═══ Фрагмент
Купить мерч «Эха»:

T-invariant: Александра Архипова: «Семиотические партизаны подрывают не поезда, а смыслы и знаки»

Статья дня20 ноября 2024

T-invariant, 19.11.24

19 ноября — 1000-й день масштабного вторжения России в Украину. Война сильно изменила всю нашу жизнь. А также принесла много нового в русский язык. Как меняется наша письменная, устная, неформальная и официальная речь, как устроены новояз, некрояз и военный жаргон? Об этом T-invariant поговорил с социальным антропологом, кандидатом филологических наук, приглашённым профессором Эколь Нормаль Суперье (Франция) Александрой Архиповой, признанной иноагентом за анекдоты о войне, которые учёная собирала в своем телеграм-канале «(Не)занимательная антропология».

«Всё сложно» — еженедельный эфир на YouTube-канале T-invariant. Сложные новости, сложные вопросы и сложные темы. Приглашённые гости из мира науки и не только. Всё, как вы любите. Каждый понедельник в 19:00 мск.

Пассивно и безлично

T-invariant: Какие социальные группы оказались наиболее чувствительными к войне? Кого вы с коллегами изучаете, на что обращаете внимание?

Александра Архипова: Нечувствительных групп нет. Любому, кто нас слушает, хочется быть такой Агафьей Лыковой, жить где-нибудь в лесу, далеко, чтобы ничего не знать. И заниматься исследованием чего-нибудь абсолютно абстрактного. Но если вы действительно не Агафья Лыкова, так не бывает. Все граждане России, их речь, их способ передать информацию о мире, оказались под сильным влиянием «языков войны». Множественное число здесь совершенно не случайно, потому что «языков» много и они разные. При этом, когда я говорю «язык» в этом интервью, я имею в виду не настоящий, полноценный язык, а набор правил, которые определенная социальная группа использует в определенных условиях.
══════
## [Что требуется]
Как называется телеграм-канал, в котором, согласно фрагменту, Александра Архипова собирала анекдоты о войне?
═══ Исходные данные
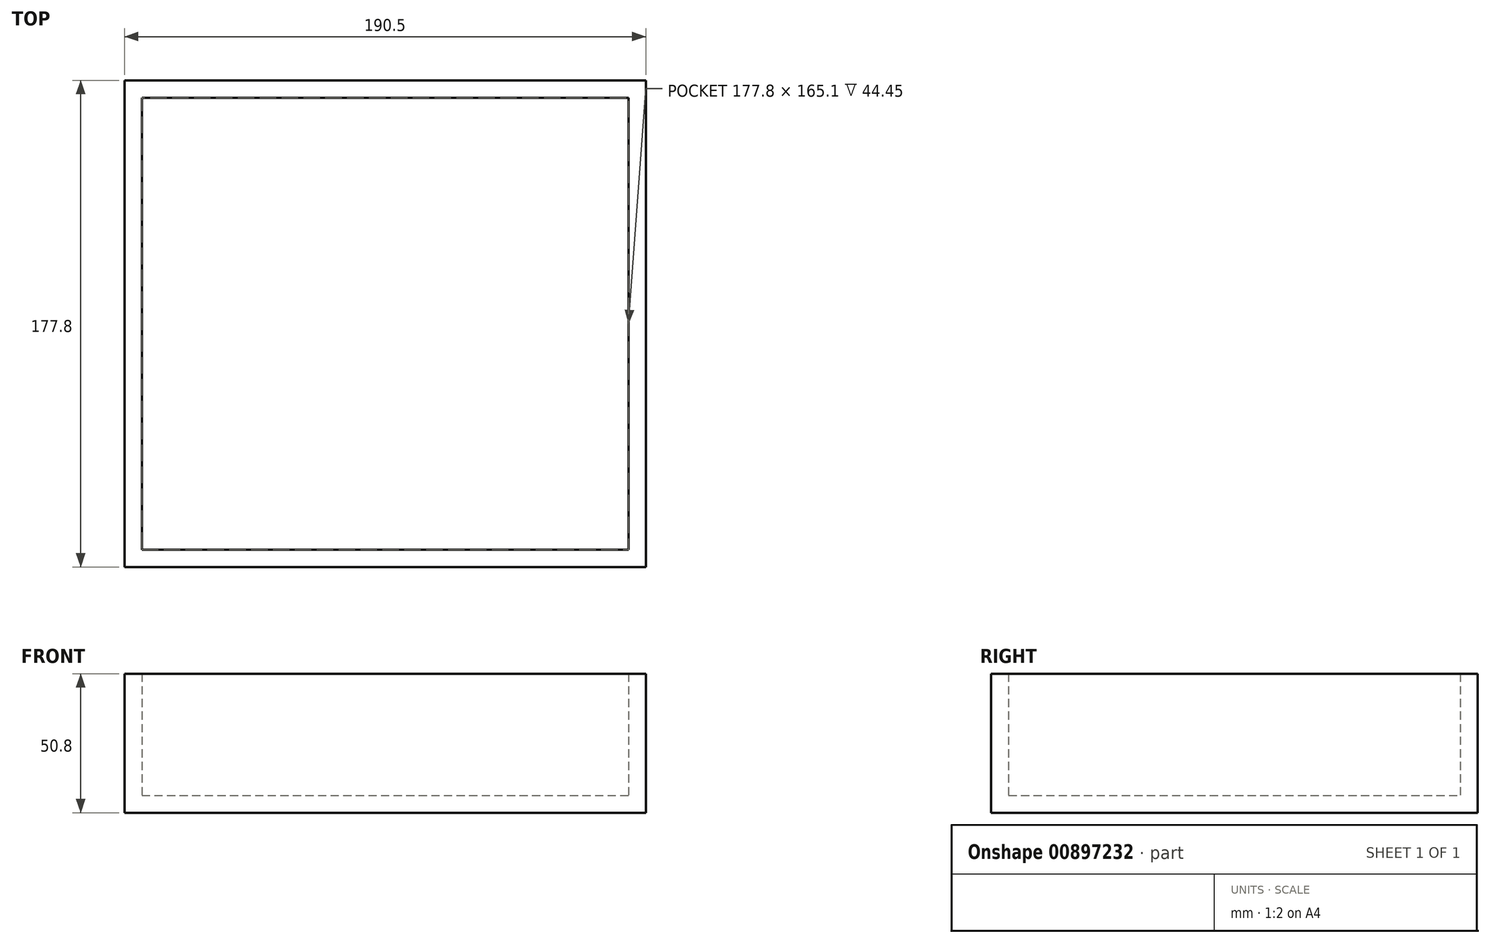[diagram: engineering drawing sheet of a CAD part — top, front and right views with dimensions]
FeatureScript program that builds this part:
══════
## [Правильный ответ]
«(Не)занимательная антропология».